[Stored records]
------------------------------------------------------------

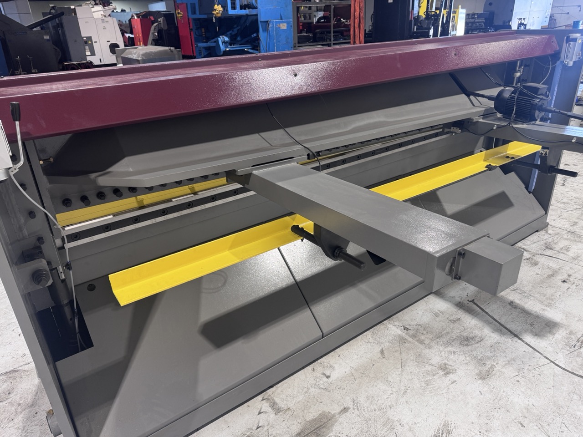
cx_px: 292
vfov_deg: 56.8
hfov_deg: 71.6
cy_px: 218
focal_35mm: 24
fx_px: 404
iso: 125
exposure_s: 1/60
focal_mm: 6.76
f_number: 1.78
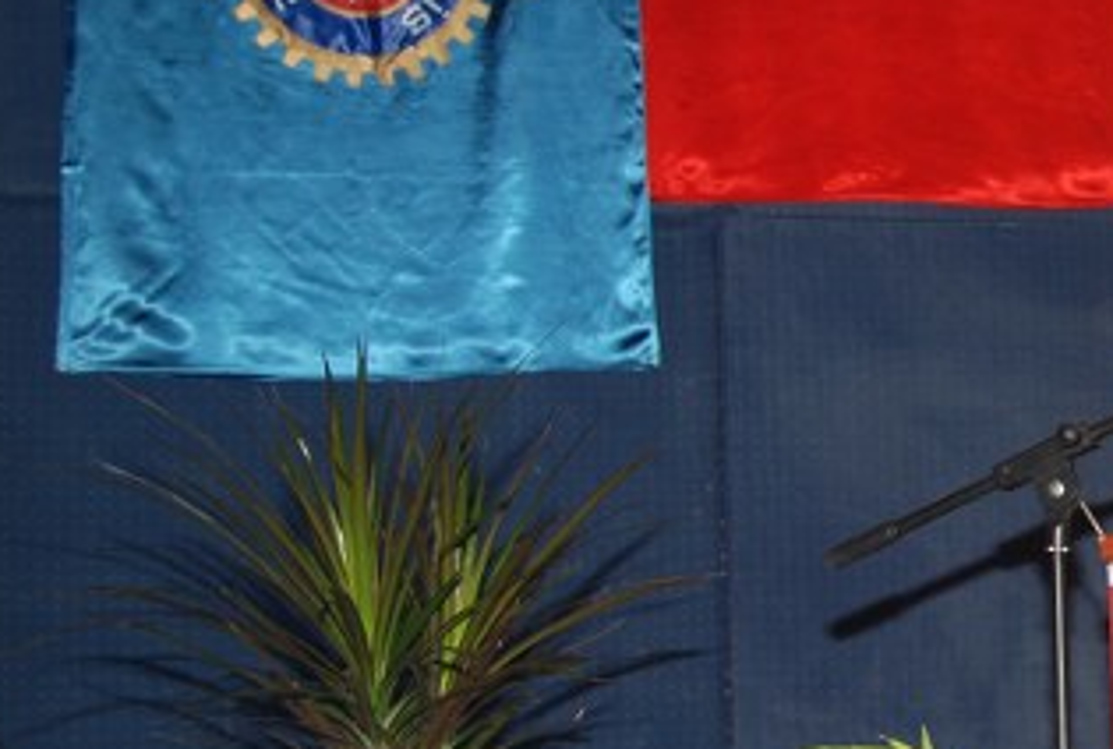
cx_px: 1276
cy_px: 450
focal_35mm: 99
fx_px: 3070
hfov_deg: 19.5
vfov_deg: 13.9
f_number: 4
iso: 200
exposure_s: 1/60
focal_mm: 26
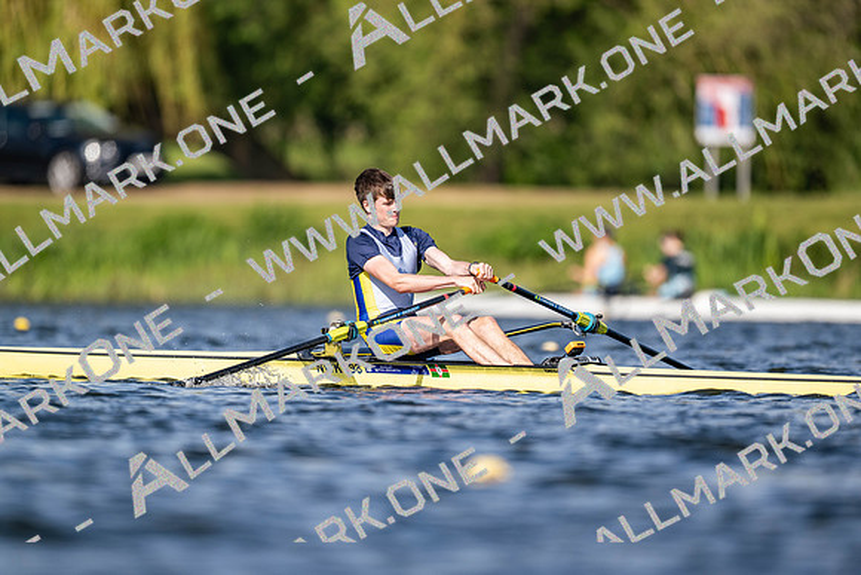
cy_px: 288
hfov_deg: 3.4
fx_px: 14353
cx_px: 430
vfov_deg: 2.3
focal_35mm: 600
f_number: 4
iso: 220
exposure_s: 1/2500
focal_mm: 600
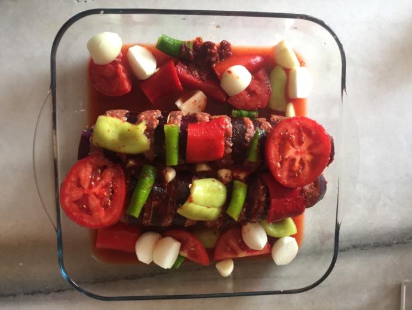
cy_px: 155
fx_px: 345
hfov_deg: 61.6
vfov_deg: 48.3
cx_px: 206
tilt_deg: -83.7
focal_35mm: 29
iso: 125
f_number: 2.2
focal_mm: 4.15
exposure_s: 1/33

------------------------------------------------------------

# INSTRUCTIONS TO FOLLOW:
Return each record exactly as given, excluding any image.

# SOLUTION:
cx_px: 292
vfov_deg: 56.8
hfov_deg: 71.6
cy_px: 218
focal_35mm: 24
fx_px: 404
iso: 125
exposure_s: 1/60
focal_mm: 6.76
f_number: 1.78
cx_px: 1276
cy_px: 450
focal_35mm: 99
fx_px: 3070
hfov_deg: 19.5
vfov_deg: 13.9
f_number: 4
iso: 200
exposure_s: 1/60
focal_mm: 26
cy_px: 288
hfov_deg: 3.4
fx_px: 14353
cx_px: 430
vfov_deg: 2.3
focal_35mm: 600
f_number: 4
iso: 220
exposure_s: 1/2500
focal_mm: 600
cy_px: 155
fx_px: 345
hfov_deg: 61.6
vfov_deg: 48.3
cx_px: 206
tilt_deg: -83.7
focal_35mm: 29
iso: 125
f_number: 2.2
focal_mm: 4.15
exposure_s: 1/33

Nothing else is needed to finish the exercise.